Варенька, не перестававшая думать о своем, осторожно спросила:
— Простите, товарищ подполковник, но вы не можете освободить меня на полчаса?
— На десять минут, — ответил Кульбицкий…
«Что можно сделать за десять минут?» Варенька вышла в коридор, села за телефон дежурной сестры, вызвала причальную станцию.
— Соедините меня с «Летучим», — жалобным голосом попросила она, и далекий голос телефонистки ответил: «Летучий» уже отключился от городской сети…»
Китежева подошла к окну, из которого открывалась вся гавань. Было хорошо видно, как на середину рейда, выбирая из воды швартовы, выходил длинный серый эсминец, и Вареньке даже показалось, что она различает на его полубаке знакомую фигуру Пеклеванного.
Но вот из-под кормы «Летучего» выбился белесый бурун пены, через открытую форточку донеслось торжественное пение горнов и лязганье цепей, и корабль плавно втиснулся в узкий пролив, чтобы надолго уйти в грохочущие штормом океанские дали.
И, провожая его тоскующим взглядом, Варенька тихо сказала:
— Ах, Артем, Артем… Плохо нам, и что-то не так!..
Вечером она сидела в комнате отдыха врачей поликлиники и писала письмо Мордвинову, которое заканчивалось словами:
«…а сегодня я видела, как человек стоял на высоком обрыве, под которым бился прибой. Я почему-то вспомнила тебя и подумала, что и ты мог бы стоять вот так. Ведь ты смелый, и ты все можешь…»
Мордвинов получил это письмо перед заступлением на пост. Была ночь, и он собирался идти к пограничному столбу, чтобы отстоять около него последнюю вахту, — завтра он уже отправлялся на курсы лейтенантов. Вглядываясь в темноту, он вспоминал эти последние строки письма и думал о ней, о себе, о том, что за этими вон камнями что-то подозрительно прошуршало.
Переводя свой автомат на боевой взвод, он сказал себе: «Я мог бы… Я все могу!» — и неожиданно громко рассмеялся.
А за этими камнями лежали немецкий фельдфебель и двое тирольцев.

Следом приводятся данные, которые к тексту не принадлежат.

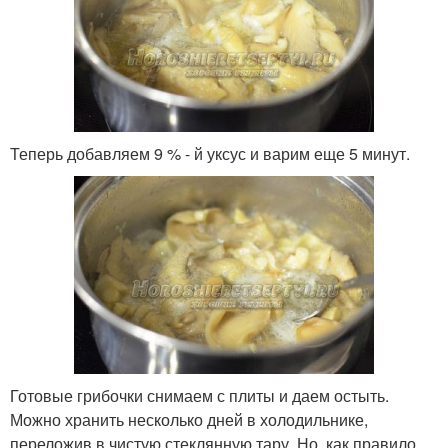
Теперь добавляем 9 % - й уксус и варим еще 5 минут.
Готовые грибочки снимаем с плиты и даем остыть.
Можно хранить несколько дней в холодильнике,
переложив в чистую стеклянную тару. Но, как правило,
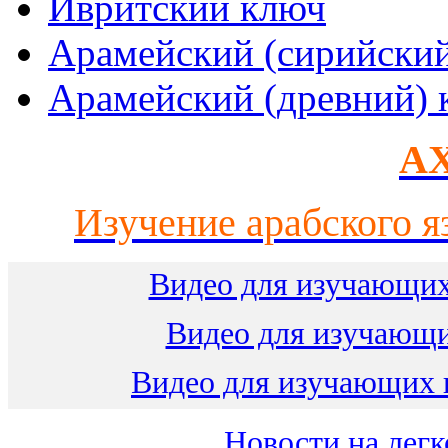
Ивритский ключ
Арамейский (сирийски
Арамейский (древний) 
AX
Изучение арабского я
Видео для изучающих
Видео для изучающ
Видео для изучающих 
Новости на легк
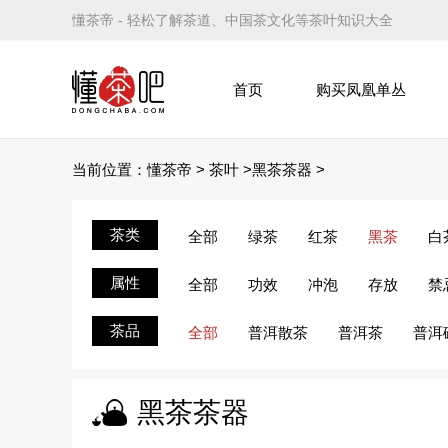
懂茶帝 - 轻松了解茶道、中国茶文化等茶叶知识大全
首页
购买凤凰单丛
当前位置：
懂茶帝
>
茶叶
>
>
黑茶茶器
茶类
全部
绿茶
红茶
黑茶
白
属性
全部
功效
冲泡
存放
禁
茶品
全部
普洱散茶
普洱茶
普洱
黑茶茶器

Им было необходимо проникнуть через охраняемую погранполосу для совершения диверсии, но, услышав этот смех, они, не сговариваясь, поползли обратно…
Между возвратившимся фельдфебелем и офицером, пославшим его для диверсии, состоялся следующий разговор:
— Вы почему вернулись?
— Там кто-то смеется…
— Ну и что же?
— Смеется…
— Так что же, черт возьми?!
— Страшно…
Костер в тундре
Последние дни Никонов все чаще и чаще задумывался о своей жене. «Аглая жива», — часто повторял он, и каждый раз у него возникало такое чувство, словно он отыскал то, что считал навеки потерянным, но теперь-то никогда не потеряет.
А люди вокруг него гибли, пропадали без вести, умирали от ран, и он все это видел, все переживал в себе и невольно страшился, что теперь Аглая может потерять его.
Первым его другом в этой промерзлой пустыне был человек, которого он спас от верной гибели. Позже, когда в отряд вошли новые энергичные люди, такие, как Сверре Дельвик, товарищ Улава и Осквик, Белчо по-прежнему оставался для него лучшим другом, и даже с Мацутой он не мог уже быть таким откровенным, как с этим словаком. Но в последнее время Белчо как-то притих, приуныл, на все вопросы отвечал односложно, словно нехотя. И Никонов понял, что друг его мучается тоской по родине, на землю которой вот-вот должны вступить советские войска, что ему не милы эти скупые пейзажи, что он болен.